__PROBLEM__. Would you reproduce each line below exactly, leaving every picture out?

__COLLECTED MATERIAL__.
"""

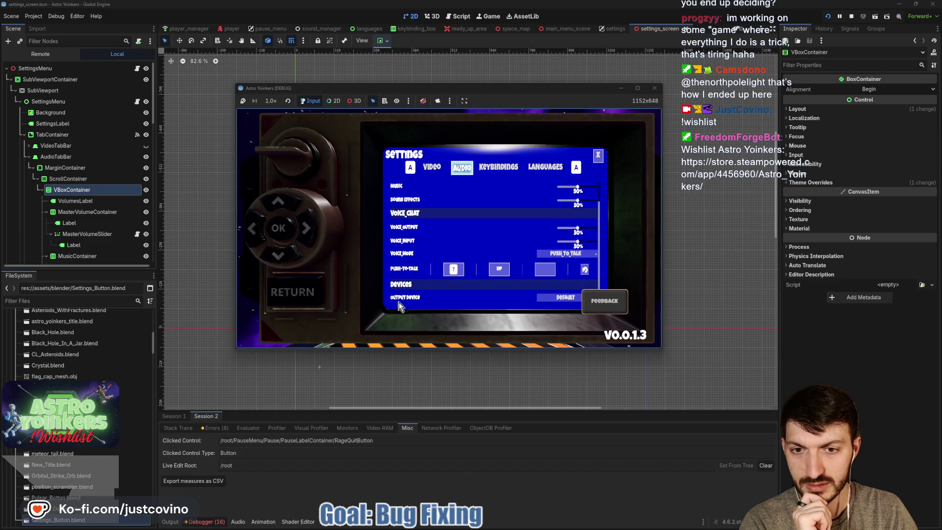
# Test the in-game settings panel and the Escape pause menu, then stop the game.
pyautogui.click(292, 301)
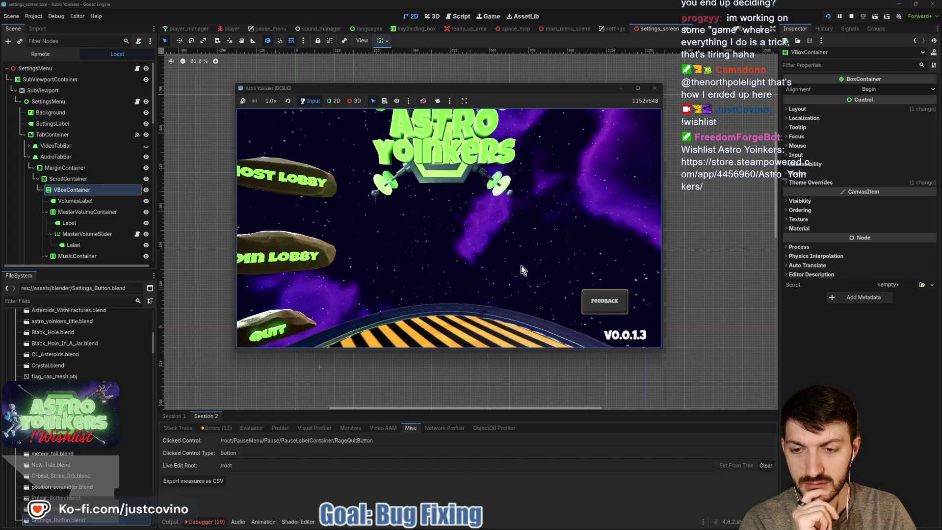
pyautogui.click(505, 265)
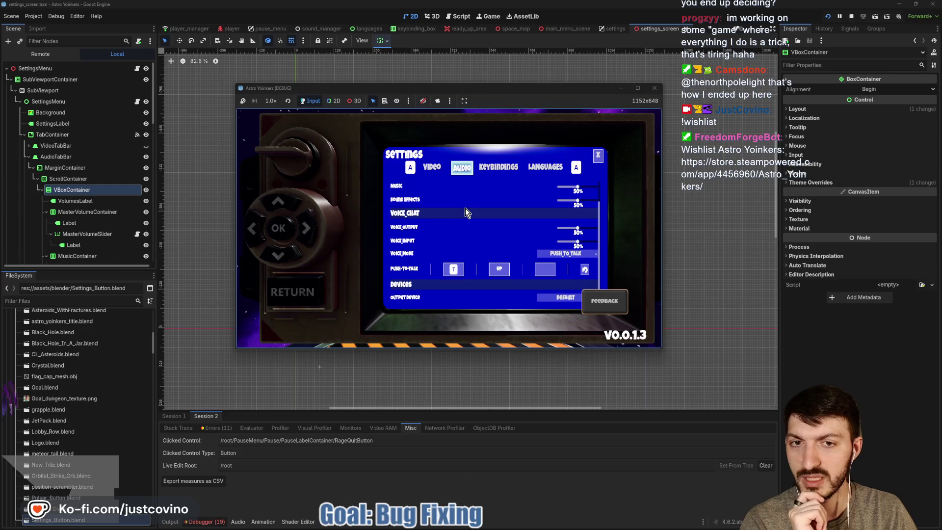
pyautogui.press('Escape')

"""

__OUTPUT__.
# Test the in-game settings panel and the Escape pause menu, then stop the game.
pyautogui.click(292, 301)
pyautogui.click(505, 265)
pyautogui.press('Escape')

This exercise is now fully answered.